(Stored entries)
— start —

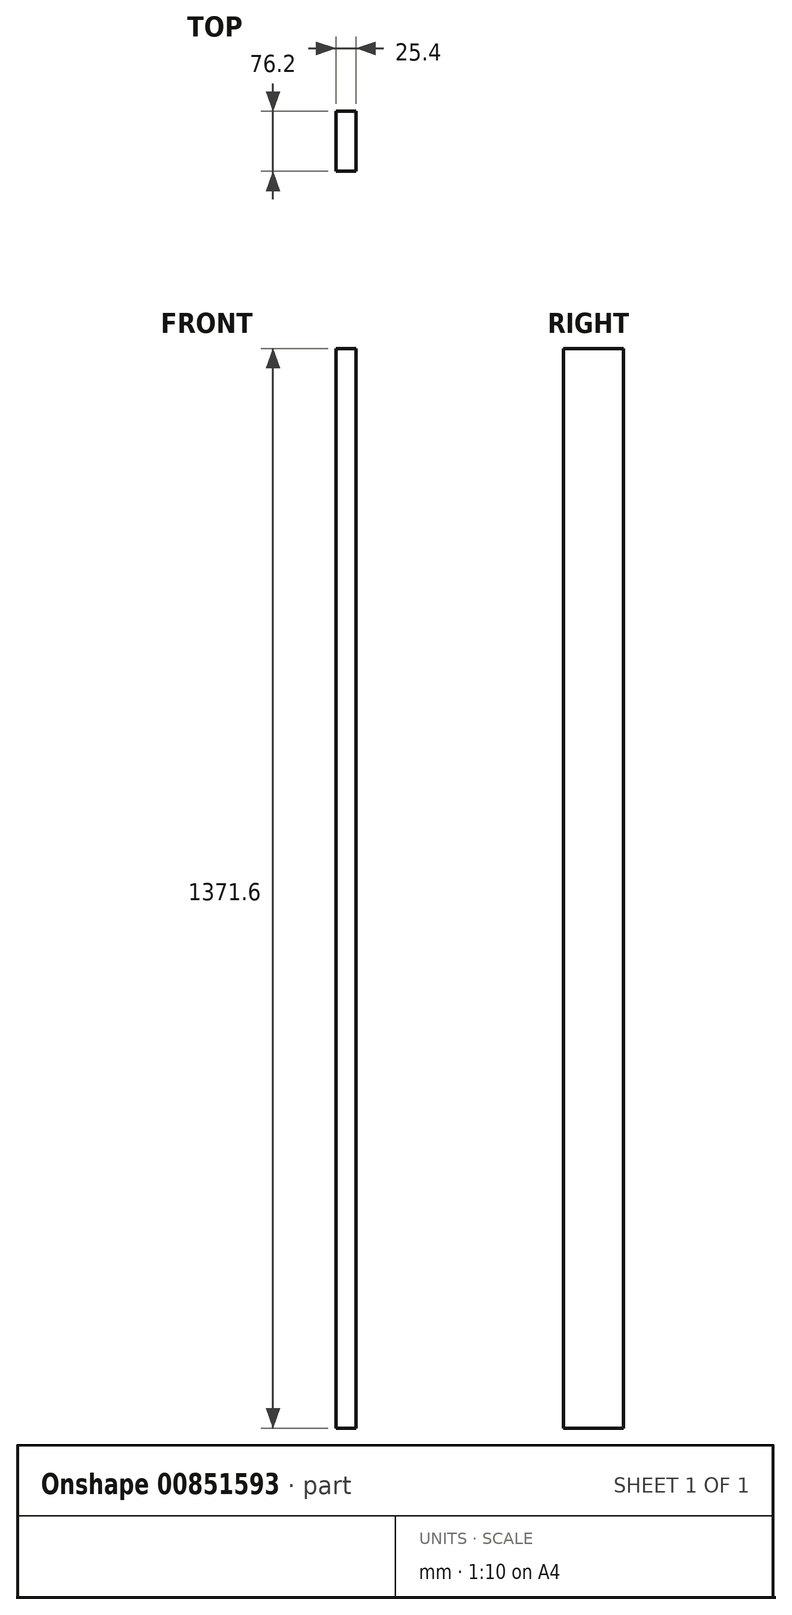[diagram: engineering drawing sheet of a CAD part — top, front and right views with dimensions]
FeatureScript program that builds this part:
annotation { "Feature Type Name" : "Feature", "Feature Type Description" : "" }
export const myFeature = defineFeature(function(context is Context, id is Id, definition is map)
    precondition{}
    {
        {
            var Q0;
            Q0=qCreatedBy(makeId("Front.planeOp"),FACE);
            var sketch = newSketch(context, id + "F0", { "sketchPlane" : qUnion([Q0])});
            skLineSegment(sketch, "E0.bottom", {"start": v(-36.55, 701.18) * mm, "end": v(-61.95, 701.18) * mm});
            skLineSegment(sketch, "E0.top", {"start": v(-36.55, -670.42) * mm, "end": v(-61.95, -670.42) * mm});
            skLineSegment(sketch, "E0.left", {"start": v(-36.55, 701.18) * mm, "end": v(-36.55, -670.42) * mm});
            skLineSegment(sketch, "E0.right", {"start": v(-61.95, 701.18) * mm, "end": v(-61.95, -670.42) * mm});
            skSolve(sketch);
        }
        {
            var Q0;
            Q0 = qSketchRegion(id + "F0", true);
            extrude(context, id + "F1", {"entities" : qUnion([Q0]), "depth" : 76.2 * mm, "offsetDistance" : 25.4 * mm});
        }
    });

— end —

» **Problem details**:
Please pull every line from the rows above into your answer without changing a character, and leave the pictures out.

» **Response**:
[diagram: engineering drawing sheet of a CAD part — top, front and right views with dimensions]
FeatureScript program that builds this part:
annotation { "Feature Type Name" : "Feature", "Feature Type Description" : "" }
export const myFeature = defineFeature(function(context is Context, id is Id, definition is map)
    precondition{}
    {
        {
            var Q0;
            Q0=qCreatedBy(makeId("Front.planeOp"),FACE);
            var sketch = newSketch(context, id + "F0", { "sketchPlane" : qUnion([Q0])});
            skLineSegment(sketch, "E0.bottom", {"start": v(-36.55, 701.18) * mm, "end": v(-61.95, 701.18) * mm});
            skLineSegment(sketch, "E0.top", {"start": v(-36.55, -670.42) * mm, "end": v(-61.95, -670.42) * mm});
            skLineSegment(sketch, "E0.left", {"start": v(-36.55, 701.18) * mm, "end": v(-36.55, -670.42) * mm});
            skLineSegment(sketch, "E0.right", {"start": v(-61.95, 701.18) * mm, "end": v(-61.95, -670.42) * mm});
            skSolve(sketch);
        }
        {
            var Q0;
            Q0 = qSketchRegion(id + "F0", true);
            extrude(context, id + "F1", {"entities" : qUnion([Q0]), "depth" : 76.2 * mm, "offsetDistance" : 25.4 * mm});
        }
    });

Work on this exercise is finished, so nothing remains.